Talvez a carta tenha caído nas mãos de cientistas sem humor (mas que se deram ao trabalho de arquivá-la). Só ganhou uma resposta 52 anos mais tarde, vinda de alguém que talvez nem fosse nascido quando Denis imaginou seu foguete. "A meu ver a frase mais interessante da sua carta é 'acrescentem outros detalhes'. Ela deixa claro que o senhor tinha tudo para ser um excelente gestor, capaz de dar liberdade de ação para quem entende do assunto", troçou o cientista, que deve ter se divertido escrevendo uma resposta cinco décadas depois.

Há várias cartas de crianças no livro, todas mágicas ou malucas. Um menino pede ao arquiteto Frank Lloyd Wright um projeto de casa para cachorro. A menina pergunta a Einstein se os cientistas rezam (a resposta do físico foi não, mas acrescentou que "todos os que se dedicam seriamente à ciência acabam se convencendo de que um espírito infinitamente superior ao espírito humano se manifesta nas leis do universo").

Impressionou-me a forca da mensagem que o compositor Samuel Barber escreveu aos 9 anos e deixou sobre um móvel para que sua mãe a encontrasse: "Escrevi isto para lhe contar meu terrível segredo. Não chore quando ler porque não é culpa sua nem minha, ... nasci para ser compositor. ... não me peça para esquecer essa coisa horrível e ir jogar futebol". O menino estava absolutamente certo. A "coisa terrível", ou seja, seu talento e necessidade de criar, fez dele um dos compositores mais respeitados dos Estados Unidos.

Outro conjunto de cartas impressionante é formado por mensagens de pais para filhos. Como não ficar boquiaberta com as palavras do pai que escreve ao filho de 12 anos contando que achava ter feito uma descoberta importante (o DNA). Naquela correspondência de 1953, o cientista Francis Crick inclusive explicou para o menino, de forma simplificada, o que é o DNA. Ele e seus companheiros de pesquisa ganhariam, anos mais tarde, o Nobel pela descoberta.

Ronald Reagan compartilha experiências com o filho recém-casado. F. Scott Fitzgerald aconselha a filha pequena ("Não se preocupe com o passado, não se preocupe com o presente, não se preocupe com alguém passar na sua frente"). John Steinbeck responde ao filho de 14 anos que contou aos pais que estava apaixonado. A carta do garoto deve ter revolvido sentimentos guardados pelo escritor. Percebe-se nas suas palavras um esforço para ser contido ao mesmo tempo em que baixa a guarda diante das paixões que o menino começa a viver ("Essa é a melhor coisa que pode acontecer com qualquer pessoa").

O que me leva à conclusão de que pais e mães deveriam escrever pelo menos uma carta ao filho, em alguma altura da vida. Que experiência forte seria para quem escreve e para quem lê!

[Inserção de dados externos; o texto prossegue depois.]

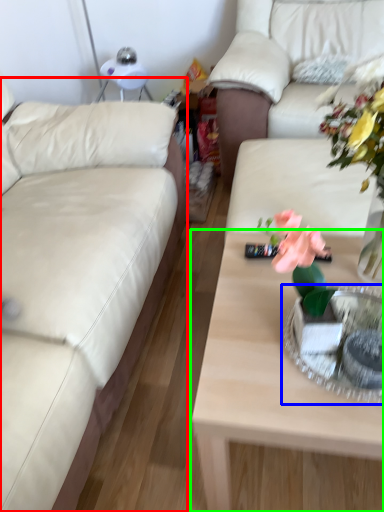
Question: Estimate the real-world distances between objects in this image. Which object is closer to studio couch (highlighted by a red box), tableware (highlighted by a blue box) or coffee table (highlighted by a green box)?

Choices:
 (A) tableware
 (B) coffee table

Answer: (B)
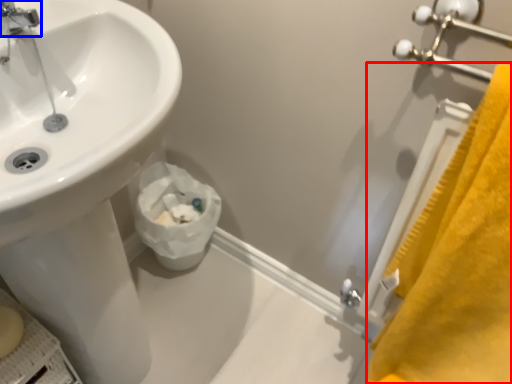
Question: Which object is closer to the camera taking this photo, bath towel (highlighted by a red box) or tap (highlighted by a blue box)?

Choices:
 (A) bath towel
 (B) tap

Answer: (A)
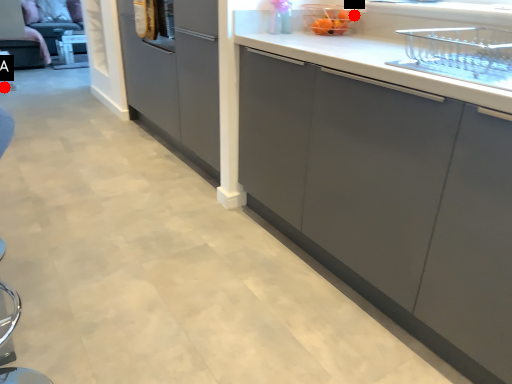
Question: Two points are circled on the image, labeled by A and B beside each circle. Which point appears closest to the camera in this image?

Choices:
 (A) A is closer
 (B) B is closer

Answer: (B)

Escrever é diferente de falar por colocarmos sempre um filtro nas frases redigidas. O papel não aceita gaguejos nem tem mãos e olhos para complementar o que não é expressado verbalmente. É preciso colocar em palavras a mensagem ou ela não existirá.

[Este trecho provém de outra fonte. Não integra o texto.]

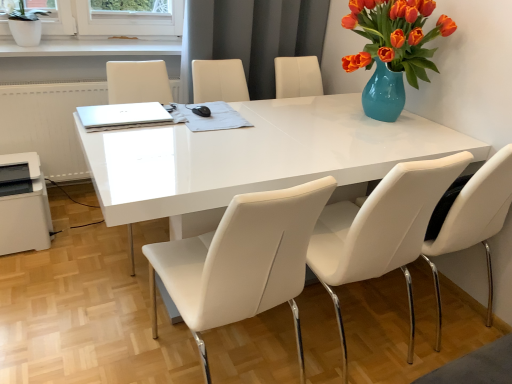
You are a GUI agent. You are given a task and a screenshot of the screen. Output one action in this format:
    pyautogui.click(x=<x>, y=<y>)
    Task: Click on the vacant area located to the right-hand side of white plastic printer at lower left
    This screenshot has width=512, height=384.
    Given the screenshot: What is the action you would take?
    pyautogui.click(x=82, y=240)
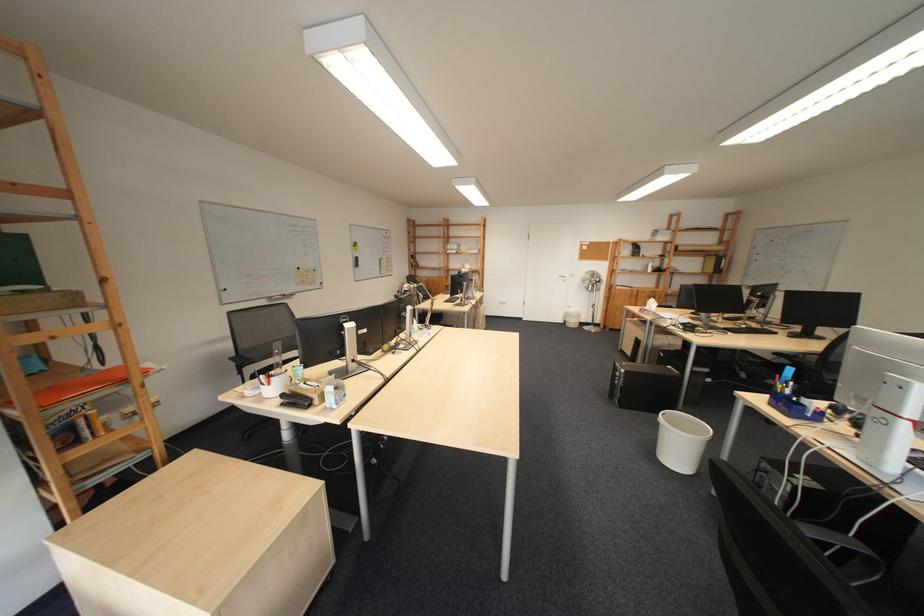
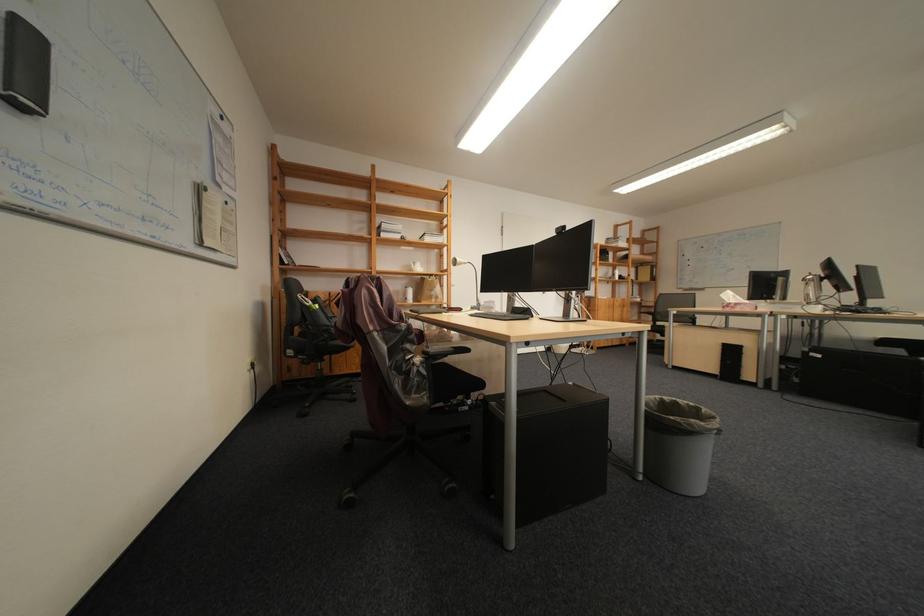
Locate, in the second image, the point that corresponds to pixel 657 313 in the first image.

(747, 309)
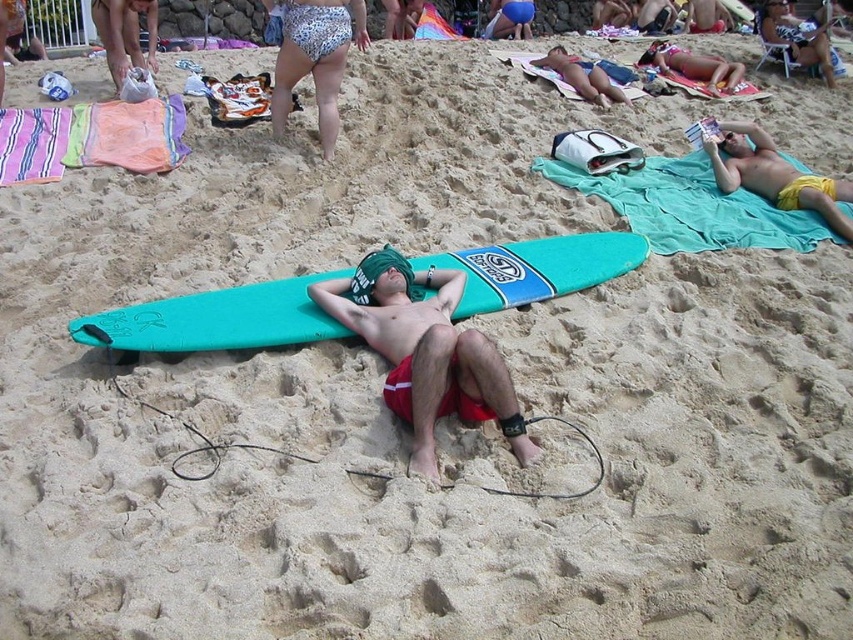
Question: Which object appears closest to the camera in this image?

Choices:
 (A) teal matte surfboard at center
 (B) yellow fabric towel at upper right
 (C) teal fabric towel at upper right
 (D) matte green towel at upper right

Answer: (A)

Question: Among these points, which one is nearest to the camera?

Choices:
 (A) (642, 202)
 (B) (556, 44)
 (C) (432, 364)

Answer: (C)

Question: Is teal fabric towel at upper right below printed fabric bikini bottom at upper center?

Choices:
 (A) no
 (B) yes

Answer: (B)

Question: Among these objects, which one is nearest to the camera?

Choices:
 (A) yellow fabric towel at upper right
 (B) matte green towel at center

Answer: (B)

Question: Can you confirm if printed fabric bikini bottom at upper center is positioned to the left of matte green towel at upper right?

Choices:
 (A) yes
 (B) no

Answer: (A)

Question: Where is yellow fabric towel at upper right located in relation to matte yellow shorts at upper right in the image?

Choices:
 (A) below
 (B) above

Answer: (B)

O tal filtro é que torna difícil escrever. Se aplicado com muita força, se transforma em bloqueio. Entre pais e filhos, irmãos e irmãs, não deveria haver bloqueio. O filtro deve ser brando. Não importa o estilo, não é hora de se esconder atrás de frases bonitas. A palavra escrita é sempre uma forma de autoexposição. Por isso mesmo as cartas carregam uma sinceridade que faz delas mensagens fortes, sejam elas escritas por meninos de 9 anos ou por cientistas irônicos.

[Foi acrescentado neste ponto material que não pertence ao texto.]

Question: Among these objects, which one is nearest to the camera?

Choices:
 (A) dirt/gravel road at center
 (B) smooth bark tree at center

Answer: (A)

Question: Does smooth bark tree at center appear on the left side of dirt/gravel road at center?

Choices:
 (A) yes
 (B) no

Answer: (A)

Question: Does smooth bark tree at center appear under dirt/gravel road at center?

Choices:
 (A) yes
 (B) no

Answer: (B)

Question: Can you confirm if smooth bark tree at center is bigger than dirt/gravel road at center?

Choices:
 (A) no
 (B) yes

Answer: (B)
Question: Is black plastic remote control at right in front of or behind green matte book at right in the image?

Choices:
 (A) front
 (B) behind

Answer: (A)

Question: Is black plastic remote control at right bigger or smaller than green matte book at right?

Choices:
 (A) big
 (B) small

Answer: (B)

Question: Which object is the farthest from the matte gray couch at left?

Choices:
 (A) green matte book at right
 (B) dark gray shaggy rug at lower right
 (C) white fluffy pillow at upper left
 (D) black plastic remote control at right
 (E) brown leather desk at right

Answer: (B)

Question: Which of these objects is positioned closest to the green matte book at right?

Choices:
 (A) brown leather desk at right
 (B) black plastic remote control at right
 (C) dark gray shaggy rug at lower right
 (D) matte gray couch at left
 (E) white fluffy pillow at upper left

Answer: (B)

Ninguém mais escreve cartas e as posta no correio nem deixa confissões sobre um móvel onde serão encontradas pela mãe. Nossa troca de mensagens agora é basicamente eletrônica, perigosamente descartável. Ainda estamos com a tarefa (não percebida) de encontrar uma forma de trocarmos mensagens e guardá-las para a releitura no futuro.